Recently lauded by Merve Emre in The New Yorker as publishing “the most interesting short-story writers working in English,” NOON is an award-winning literary annual that was founded in 2000 by American author Diane Williams. It is noted for its cutting-edge fiction, arresting art portfolios and elegant design. Contributors to the 26th edition of NOON include Bryan Price, Lydia Davis, Kim Chinquee, Christine Schutt, Nathan Dragon, Mark Tweed, Kathryn Scanlan, Dave Barrett, Belinda Paxton, Clancy Martin, Vi Khi Nao, Sara Reggiani, Stephen Mortland, Lucie Elven, Kayla Blatchley, Susan Laier, and Robert Tindall. NOON features paintings by Phyllis Bramson, Bernardo Zenale, Sofonisba Anguissola, drawings by Augusta Gross. ADVANCE PRAISE “A compendium of unlikely short prose and illustrations that challenge us to think about meaning and narrative . . . These are oblique stories, stories that exist in the interior, getting at the things we know but do not know we know.” —David Ulin, LOS ANGELES TIMES “Erudite, elegant and stubbornly experimental.” —Rumaan Alam, THE NEW YORK TIMES “A beautiful annual that remains staunchly avant-garde in its commitment to work that is oblique, enigmatic and impossible to ignore . . . stories that leave a flashbulb’s glow behind the eyes even as they resist sense.” —Rachel Syme, THE NEW YORK TIMES
Diane Williams is an American author, primarily of short stories. She lives in New York City and is the founder and editor of the literary annual NOON (est. 2000). She has published 8 books and taught at Bard College, Syracuse University and The Center for Fiction in New York City.

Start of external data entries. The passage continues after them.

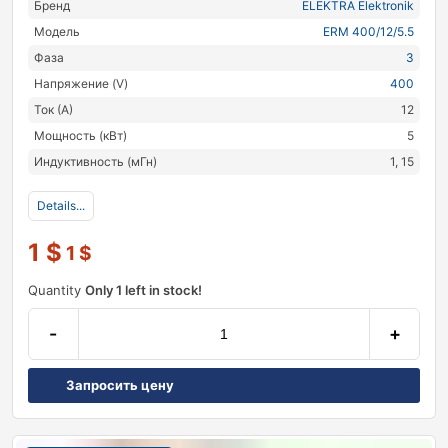
Бренд
ELEKTRA Elektronik
Модель
ERM 400/12/5.5
Фаза
3
Напряжение (V)
400
Ток (А)
12
Мощность (кВт)
5
Индуктивность (мГн)
1, 15
Details...
1
$
1
$
Quantity
Only 1 left in stock!
-
+
Запросить цену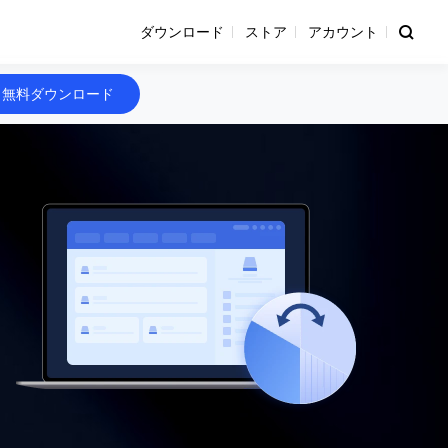
ダウンロード
ストア
アカウント
無料ダウンロード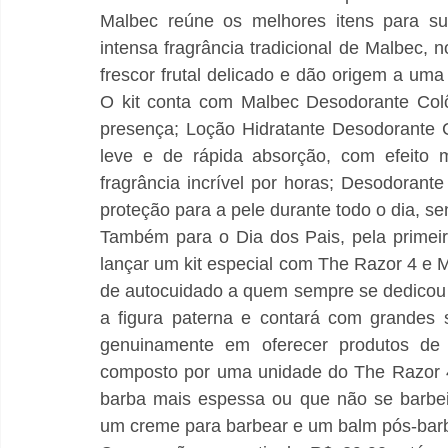
Malbec reúne os melhores itens para su
intensa fragrância tradicional de Malbec
frescor frutal delicado e dão origem a uma
O kit conta com Malbec Desodorante Colô
presença; Loção Hidratante Desodorante C
leve e de rápida absorção, com efeito m
fragrância incrível por horas; Desodoran
proteção para a pele durante todo o dia, s
Também para o Dia dos Pais, pela primeir
lançar um kit especial com The Razor 4 e 
de autocuidado a quem sempre se dedicou a
a figura paterna e contará com grandes
genuinamente em oferecer produtos de q
composto por uma unidade do The Razor 4
barba mais espessa ou que não se barbei
um creme para barbear e um balm pós-barb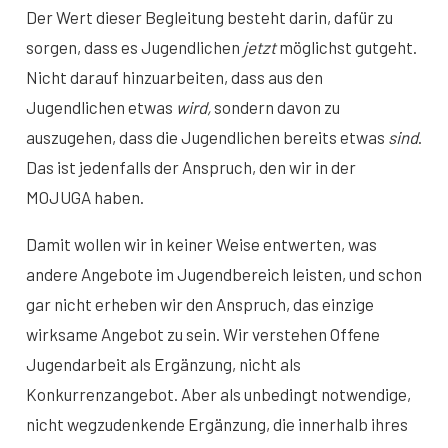
Der Wert dieser Begleitung besteht darin, dafür zu
sorgen, dass es Jugendlichen
jetzt
möglichst gutgeht.
Nicht darauf hinzuarbeiten, dass aus den
Jugendlichen etwas
wird,
sondern davon zu
auszugehen, dass die Jugendlichen bereits etwas
sind
.
Das ist jedenfalls der Anspruch, den wir in der
MOJUGA haben.
Damit wollen wir in keiner Weise entwerten, was
andere Angebote im Jugendbereich leisten, und schon
gar nicht erheben wir den Anspruch, das einzige
wirksame Angebot zu sein. Wir verstehen Offene
Jugendarbeit als Ergänzung, nicht als
Konkurrenzangebot. Aber als unbedingt notwendige,
nicht wegzudenkende Ergänzung, die innerhalb ihres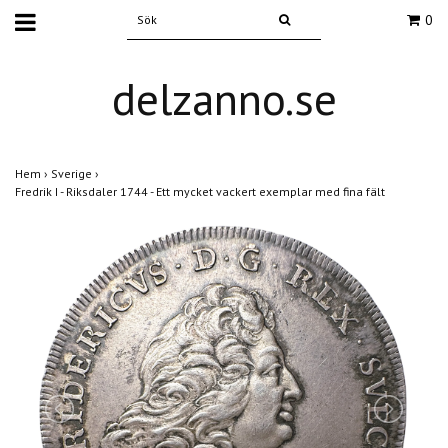
0
delzanno.se
Hem
›
Sverige
›
Fredrik I - Riksdaler 1744 - Ett mycket vackert exemplar med fina fält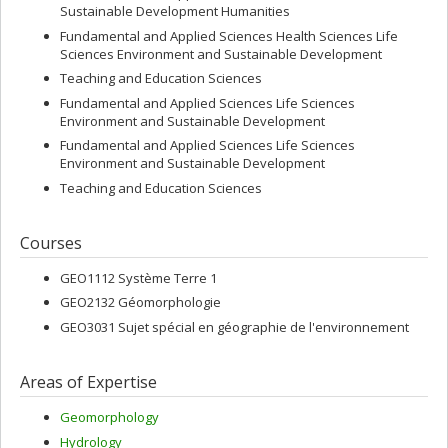
Sustainable Development Humanities
Fundamental and Applied Sciences Health Sciences Life
Sciences Environment and Sustainable Development
Teaching and Education Sciences
Fundamental and Applied Sciences Life Sciences
Environment and Sustainable Development
Fundamental and Applied Sciences Life Sciences
Environment and Sustainable Development
Teaching and Education Sciences
Courses
GEO1112 Système Terre 1
GEO2132 Géomorphologie
GEO3031 Sujet spécial en géographie de l'environnement
Areas of Expertise
Geomorphology
Hydrology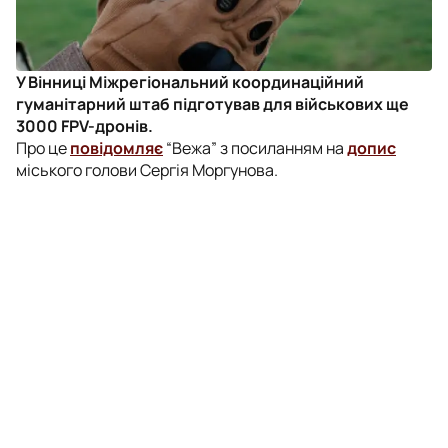
У Вінниці Міжрегіональний координаційний
гуманітарний штаб підготував для військових ще
3000 FPV-дронів.
Про це
повідомляє
“Вежа” з посиланням на
допис
міського голови Сергія Моргунова.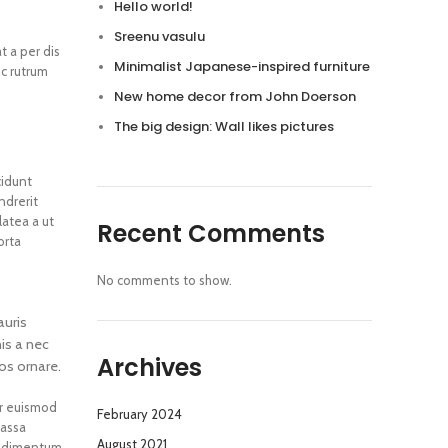
Hello world!
Sreenu vasulu
t a per dis
Minimalist Japanese-inspired furniture
ec rutrum
New home decor from John Doerson
The big design: Wall likes pictures
cidunt
ndrerit
latea a ut
Recent Comments
orta
No comments to show.
auris
is a nec
Archives
os ornare.
ur euismod
February 2024
massa
August 2021
ondimentum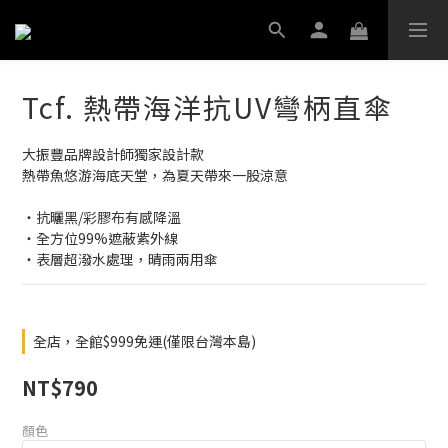
Tcf. 熱帶海洋抗UV彎柄直傘
大振豐品牌設計師獨家設計款
熱帶魚悠游海底天堂，為夏天帶來一股涼意
‧抗曬黑/彩膠布有感降溫
‧全方位99%遮蔽紫外線
‧表層超潑水處理，晴雨兩用傘
全店，全館$999免運(僅限台灣本島)
NT$790
顏色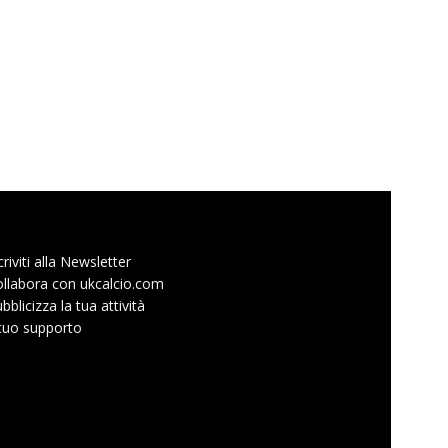
criviti alla Newsletter
llabora con ukcalcio.com
bblicizza la tua attività
 tuo supporto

Her books have been reviewed in many publications, including the New York Times Book Review ("An operation worthy of a master spy, a double agent in the house of fiction") and The Los Angeles Times ("One of America's most exciting violators of habit is [Diane] Williams…the extremity that Williams depicts and the extremity of the depiction evoke something akin to the pity and fear that the great writers of antiquity considered central to literature. Her stories, by removing you from ordinary literary experience, place you more deeply in ordinary life. 'Isn't ordinary life strange?' they ask, and in so asking, they revivify and console”).

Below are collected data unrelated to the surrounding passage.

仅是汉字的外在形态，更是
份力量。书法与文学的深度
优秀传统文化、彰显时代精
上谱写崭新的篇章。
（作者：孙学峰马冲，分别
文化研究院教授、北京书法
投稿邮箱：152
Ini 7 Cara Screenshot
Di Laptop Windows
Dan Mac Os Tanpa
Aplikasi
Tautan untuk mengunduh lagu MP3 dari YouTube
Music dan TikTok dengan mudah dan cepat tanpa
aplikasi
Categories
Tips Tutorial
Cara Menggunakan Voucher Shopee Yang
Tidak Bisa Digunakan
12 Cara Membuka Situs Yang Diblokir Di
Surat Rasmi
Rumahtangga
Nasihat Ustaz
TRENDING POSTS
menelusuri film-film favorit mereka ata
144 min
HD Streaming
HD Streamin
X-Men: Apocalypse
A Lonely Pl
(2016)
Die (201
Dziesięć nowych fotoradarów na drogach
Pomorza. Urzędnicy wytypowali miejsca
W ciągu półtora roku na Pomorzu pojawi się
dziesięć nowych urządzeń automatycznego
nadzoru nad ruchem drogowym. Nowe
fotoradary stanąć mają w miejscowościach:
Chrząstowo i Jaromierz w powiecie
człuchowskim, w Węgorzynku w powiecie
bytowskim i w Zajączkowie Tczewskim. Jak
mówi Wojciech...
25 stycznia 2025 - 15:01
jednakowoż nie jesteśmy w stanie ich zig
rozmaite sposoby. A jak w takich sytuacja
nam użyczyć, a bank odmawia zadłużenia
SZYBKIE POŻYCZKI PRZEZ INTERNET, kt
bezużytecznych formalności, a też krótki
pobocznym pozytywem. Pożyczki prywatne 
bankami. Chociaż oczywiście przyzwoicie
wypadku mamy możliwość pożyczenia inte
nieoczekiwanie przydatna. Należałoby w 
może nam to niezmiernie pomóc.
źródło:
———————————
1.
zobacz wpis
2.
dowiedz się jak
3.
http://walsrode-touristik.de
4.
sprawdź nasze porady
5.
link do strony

Jonathan Franzen describes her as "one of the true living heroes of the American avant-garde. Her fiction makes very familiar things very, very weird." Ben Marcus suggested that her "outrageous and ferociously strange stories test the limits of behavior, of manners, of language, and mark Diane Williams as a startlingly original writer worthy of our closest attention."